▸ **Passage provided**:

Here is the table structure:
CREATE TABLE IF NOT EXISTS `news_items` (
`item_id` int(10) NOT NULL,
`category_id` int(10) NOT NULL,
`source_id` int(10) NOT NULL,
`feed_id` int(10) NOT NULL,
`title` varchar(255) CHARACTER SET utf8 NOT NULL,
`announce` varchar(255) CHARACTER SET utf8 NOT NULL,
`content` text CHARACTER SET utf8 NOT NULL,
`hyperlink` varchar(255) CHARACTER SET utf8 NOT NULL,
`ctime` varchar(11) CHARACTER SET utf8 NOT NULL,
`cday` tinyint(2) NOT NULL,
`img` varchar(100) CHARACTER SET utf8 NOT NULL,
`video` text CHARACTER SET utf8 NOT NULL,
`gallery` text CHARACTER SET utf8 NOT NULL,
`comments` int(11) NOT NULL DEFAULT '0',
`views` int(11) NOT NULL DEFAULT '0',
`visibility` enum('1','0') CHARACTER SET utf8 NOT NULL DEFAULT '0',
`pin` tinyint(1) NOT NULL,
`pin_dttm` varchar(10) CHARACTER SET utf8 NOT NULL,
`moderated` tinyint(1) NOT NULL
) ENGINE=MyISAM DEFAULT CHARSET=utf8;
The index named as "views" consists of 1 field only -- views.
I also have many other indexes consisting of (for example):
feed_id + views + visibility + moderated
moderated + visibility + feed_id + ctime
moderated + visibility + feed_id + views + ctime
I used fields in mentioned order because that was the only reason MySQL started to use them. However, I never got "Using where; using index" in EXPLAIN.
Any ideas on how to make EXPLAIN to show me "using index"?

If you have change the storage engine to InnoDB and create the correct composite index you can try this. The first query only gets the item_id for the first 5 rows. Limit is done after the complete SELECT is done. So its better to do this without any big data and then get the hole row only from the 5 woes
SELECT idata.* FROM (
SELECT item_id FROM `news_items`
WHERE `ctime` > 1465013901 AND `feed_id` IN (1, 2, 9) AND
`moderated` = '1' AND `visibility` = '1'
ORDER BY `views` DESC
LIMIT 5 ) as i_ids
LEFT JOIN news_items AS idata ON idata.item_id = i_ids.item_id
ORDER BY `views` DESC;

If your table "also have many other indexes", why do they not show in the SHOW CREATE TABLE?

▸ **Entries provided**:

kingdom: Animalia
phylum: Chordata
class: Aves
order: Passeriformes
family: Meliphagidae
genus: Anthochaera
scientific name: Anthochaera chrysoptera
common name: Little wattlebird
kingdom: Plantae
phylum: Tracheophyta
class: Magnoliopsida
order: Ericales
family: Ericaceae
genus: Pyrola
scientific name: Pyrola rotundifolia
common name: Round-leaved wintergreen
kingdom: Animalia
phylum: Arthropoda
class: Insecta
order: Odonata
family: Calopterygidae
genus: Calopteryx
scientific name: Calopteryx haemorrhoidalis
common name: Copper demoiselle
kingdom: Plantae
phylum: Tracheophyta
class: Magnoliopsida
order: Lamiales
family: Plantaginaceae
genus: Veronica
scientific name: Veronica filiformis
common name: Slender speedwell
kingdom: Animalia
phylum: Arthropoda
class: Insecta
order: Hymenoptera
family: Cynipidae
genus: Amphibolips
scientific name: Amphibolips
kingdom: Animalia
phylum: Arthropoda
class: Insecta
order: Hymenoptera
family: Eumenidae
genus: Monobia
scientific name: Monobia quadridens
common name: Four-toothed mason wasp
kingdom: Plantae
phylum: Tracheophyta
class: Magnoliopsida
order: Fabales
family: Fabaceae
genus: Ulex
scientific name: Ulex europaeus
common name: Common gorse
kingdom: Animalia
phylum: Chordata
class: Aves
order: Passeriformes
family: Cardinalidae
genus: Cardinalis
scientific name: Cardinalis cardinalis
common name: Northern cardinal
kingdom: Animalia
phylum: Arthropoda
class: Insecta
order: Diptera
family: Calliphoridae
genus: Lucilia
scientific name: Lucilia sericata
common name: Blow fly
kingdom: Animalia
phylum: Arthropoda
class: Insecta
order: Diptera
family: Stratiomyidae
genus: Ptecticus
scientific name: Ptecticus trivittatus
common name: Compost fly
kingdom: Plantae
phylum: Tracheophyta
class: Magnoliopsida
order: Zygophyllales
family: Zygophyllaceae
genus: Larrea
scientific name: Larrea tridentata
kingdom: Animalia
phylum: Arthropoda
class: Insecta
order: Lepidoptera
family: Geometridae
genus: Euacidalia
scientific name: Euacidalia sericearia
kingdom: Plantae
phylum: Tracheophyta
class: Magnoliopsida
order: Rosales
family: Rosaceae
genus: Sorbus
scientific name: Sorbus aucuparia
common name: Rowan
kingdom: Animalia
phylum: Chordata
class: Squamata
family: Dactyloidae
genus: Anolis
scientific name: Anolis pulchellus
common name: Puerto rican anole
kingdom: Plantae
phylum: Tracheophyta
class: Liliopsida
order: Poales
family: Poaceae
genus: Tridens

▸ **What this task involves**: Reproduce the MySQL index thread word for word, everything from "If you have" down to "SHOW CREATE TABLE?".

▸ **Written solution**:
If you have change the storage engine to InnoDB and create the correct composite index you can try this. The first query only gets the item_id for the first 5 rows. Limit is done after the complete SELECT is done. So its better to do this without any big data and then get the hole row only from the 5 woes
SELECT idata.* FROM (
SELECT item_id FROM `news_items`
WHERE `ctime` > 1465013901 AND `feed_id` IN (1, 2, 9) AND
`moderated` = '1' AND `visibility` = '1'
ORDER BY `views` DESC
LIMIT 5 ) as i_ids
LEFT JOIN news_items AS idata ON idata.item_id = i_ids.item_id
ORDER BY `views` DESC;

If your table "also have many other indexes", why do they not show in the SHOW CREATE TABLE?